A turbulent day began with the high of Dan Evans bouncing back after a tough singles loss on Sunday to play a consistent, disciplined match as he defeated Peter Gojowczyk 6-2, 6-1. In the singles rubber between the No 1s, Cameron Norrie was edged out 7-6(6), 3-6, 6-2 by a resolute Jan-Lennard Struff.

The spot in the semi-final came down to a decisive doubles rubber played between four top 20 players, but Joe Salisbury and Neal Skupski were unable to convert four set points in the opening tie-break before squandering a 5-0 lead in the second set tie-break as they lost 7-6(10), 7-6(5) to Kevin Krawietz and Tim Puetz.

“We have had some good days, but it’s a tough one to swallow obviously,” said the GB captain Leon Smith. “I can’t fault any of the guys’ efforts or the team bench. Everyone gave their best effort. Let’s be honest, the sets could have gone either way on it, and it could have been a different outcome. But it wasn’t to be today.”

After Evans maturely handled Gojowczyk, Norrie soon became embroiled in a tight tussle against the 51-ranked Jan-Lennard Struff. Norrie served for the set at 6-5 and held double set point in the tie-break, but Struff, armed with his enormous serve and forehand, caught fire at the end of the tie-break and took it himself.

Norrie responded with the intensity and fight that has defined his breakthrough year, securing the second set, but it was not enough. After he failed to take advantage of a tight opening deuce game, Struff stepped inside the baseline and attacked relentlessly as Norrie faded in his 81st match of the year.

The four doubles specialists took centre stage and two manic tie-breaks followed. Momentum dramatically shifted back between the teams in the opening set tie-break, which included Krawietz drawing blood after diving onto the hard court and teammates from both sides screaming into the empty stadium. After both pairs generated four set points each in the set, the Germans finished strongly.

After nearly two hours, only one break point was generated on Skupski’s serve. But the Brits breezed into the tie-break and established a 5-0 lead as they seemed to be heading for a third set. With their backs to the wall, Krawietz and Puetz responded by playing out of their skins in a sequence of seven straight points, including three destructive winning returns in succession, to crown a remarkable comeback.
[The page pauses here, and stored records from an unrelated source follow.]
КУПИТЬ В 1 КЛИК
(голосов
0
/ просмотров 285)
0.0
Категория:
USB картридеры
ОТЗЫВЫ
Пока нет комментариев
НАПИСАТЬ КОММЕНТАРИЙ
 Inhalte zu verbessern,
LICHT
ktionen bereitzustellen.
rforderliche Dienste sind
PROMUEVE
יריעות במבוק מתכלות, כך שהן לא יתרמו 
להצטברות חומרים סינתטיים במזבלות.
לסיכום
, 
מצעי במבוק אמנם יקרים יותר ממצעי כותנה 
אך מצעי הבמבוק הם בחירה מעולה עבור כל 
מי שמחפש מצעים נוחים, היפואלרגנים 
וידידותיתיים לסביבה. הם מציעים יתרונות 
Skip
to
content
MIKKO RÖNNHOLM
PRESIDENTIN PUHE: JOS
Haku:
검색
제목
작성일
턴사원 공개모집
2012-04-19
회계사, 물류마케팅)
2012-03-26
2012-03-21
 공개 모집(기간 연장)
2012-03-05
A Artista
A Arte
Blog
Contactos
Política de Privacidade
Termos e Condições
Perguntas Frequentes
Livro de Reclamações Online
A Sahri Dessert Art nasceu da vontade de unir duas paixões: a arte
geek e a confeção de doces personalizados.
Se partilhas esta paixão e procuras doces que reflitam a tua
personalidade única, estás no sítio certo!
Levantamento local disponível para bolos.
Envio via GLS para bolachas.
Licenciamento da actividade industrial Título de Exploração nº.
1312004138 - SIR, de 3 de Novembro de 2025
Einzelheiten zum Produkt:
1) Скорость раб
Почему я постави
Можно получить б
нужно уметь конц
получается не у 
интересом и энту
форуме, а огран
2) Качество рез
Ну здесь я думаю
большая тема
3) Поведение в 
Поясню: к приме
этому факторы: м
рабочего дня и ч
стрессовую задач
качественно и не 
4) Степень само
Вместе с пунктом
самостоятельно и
Afterwards, Norrie, Salisbury, Skupski and Smith sat with heads bowed as they explained their frustration after the loss: “We’re 5-0 up, we should win the tie-break, simple as that,” said Salisbury. “I had two points on serve. Played two bad points. We lost seven points in a row. There is no team in the world that we should play the way we do that. We tried our best.”
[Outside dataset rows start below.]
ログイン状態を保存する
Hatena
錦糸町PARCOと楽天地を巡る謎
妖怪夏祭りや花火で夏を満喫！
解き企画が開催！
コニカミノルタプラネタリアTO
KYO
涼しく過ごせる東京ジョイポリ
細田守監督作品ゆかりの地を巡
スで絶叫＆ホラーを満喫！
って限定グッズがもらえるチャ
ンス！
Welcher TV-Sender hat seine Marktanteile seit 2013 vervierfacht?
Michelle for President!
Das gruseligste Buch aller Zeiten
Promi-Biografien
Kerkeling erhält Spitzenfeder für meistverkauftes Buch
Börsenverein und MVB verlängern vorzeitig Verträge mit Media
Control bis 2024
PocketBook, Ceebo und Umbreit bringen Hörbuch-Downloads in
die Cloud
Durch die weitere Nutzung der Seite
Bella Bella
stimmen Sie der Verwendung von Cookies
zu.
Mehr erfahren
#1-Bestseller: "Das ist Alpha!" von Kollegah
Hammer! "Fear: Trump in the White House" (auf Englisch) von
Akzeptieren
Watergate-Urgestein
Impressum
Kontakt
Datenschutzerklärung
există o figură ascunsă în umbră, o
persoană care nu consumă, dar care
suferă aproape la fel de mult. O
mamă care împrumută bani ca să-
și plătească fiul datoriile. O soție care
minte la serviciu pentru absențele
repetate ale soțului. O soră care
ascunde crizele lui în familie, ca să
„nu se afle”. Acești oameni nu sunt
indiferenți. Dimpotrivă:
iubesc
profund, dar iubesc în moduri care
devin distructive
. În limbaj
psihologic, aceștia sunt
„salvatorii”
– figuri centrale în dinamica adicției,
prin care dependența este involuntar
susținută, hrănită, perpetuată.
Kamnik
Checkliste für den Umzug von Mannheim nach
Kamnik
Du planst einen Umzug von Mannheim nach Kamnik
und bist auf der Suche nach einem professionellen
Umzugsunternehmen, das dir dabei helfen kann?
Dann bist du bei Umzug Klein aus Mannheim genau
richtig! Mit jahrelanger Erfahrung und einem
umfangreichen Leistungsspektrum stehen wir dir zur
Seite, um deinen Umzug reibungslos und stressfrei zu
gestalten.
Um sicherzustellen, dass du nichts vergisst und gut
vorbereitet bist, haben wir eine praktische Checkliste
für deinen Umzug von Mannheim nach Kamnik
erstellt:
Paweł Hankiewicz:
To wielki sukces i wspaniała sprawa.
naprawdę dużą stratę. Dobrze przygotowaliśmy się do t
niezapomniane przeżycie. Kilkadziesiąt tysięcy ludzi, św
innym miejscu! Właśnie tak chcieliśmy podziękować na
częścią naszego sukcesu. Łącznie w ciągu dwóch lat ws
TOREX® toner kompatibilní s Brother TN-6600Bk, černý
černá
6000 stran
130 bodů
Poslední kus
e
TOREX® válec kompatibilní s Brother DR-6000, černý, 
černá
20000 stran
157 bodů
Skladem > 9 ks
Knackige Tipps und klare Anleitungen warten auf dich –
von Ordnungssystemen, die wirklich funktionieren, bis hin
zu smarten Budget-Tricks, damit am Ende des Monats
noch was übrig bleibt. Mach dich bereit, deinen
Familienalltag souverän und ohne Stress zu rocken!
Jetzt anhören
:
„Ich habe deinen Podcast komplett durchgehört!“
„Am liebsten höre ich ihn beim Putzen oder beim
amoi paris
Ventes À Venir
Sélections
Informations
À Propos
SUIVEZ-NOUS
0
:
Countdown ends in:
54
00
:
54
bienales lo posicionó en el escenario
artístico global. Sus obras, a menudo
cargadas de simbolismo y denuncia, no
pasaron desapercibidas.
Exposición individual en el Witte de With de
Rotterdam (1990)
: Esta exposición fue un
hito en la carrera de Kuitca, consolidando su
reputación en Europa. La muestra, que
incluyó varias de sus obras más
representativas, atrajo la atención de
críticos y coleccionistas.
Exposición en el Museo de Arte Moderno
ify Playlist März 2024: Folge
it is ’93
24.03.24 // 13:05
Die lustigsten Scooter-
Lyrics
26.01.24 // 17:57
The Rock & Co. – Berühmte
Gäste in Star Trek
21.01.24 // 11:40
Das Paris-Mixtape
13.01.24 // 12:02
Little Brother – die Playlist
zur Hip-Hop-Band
He continued: “Obviously we are gutted how it turned out, but also just very disappointed at the level, especially myself. It was just not good throughout the match. We fought hard, but it just wasn’t good enough.”

Great Britain had defeated Germany in the 2019 quarter-final, the last edition of the event, and they had arrived in Austria with an even stronger team. They were the favourites and although they were frustrated by their level, they generated a sufficient amount of chances to win. They were unable to take them.

Having suffered a tough loss at the end of a tremendous breakout season, Norrie expressed frustration at his level but he opted to end on a positive note: “It’s a tricky way to end the season, especially on a match like this,” he said. “But we all definitely enjoyed it.

“We’re all gutted, but I think for the future, it’s going to be good to experience this and definitely going to make me and everyone else want it even more to feel like this. I’m going to remember this.”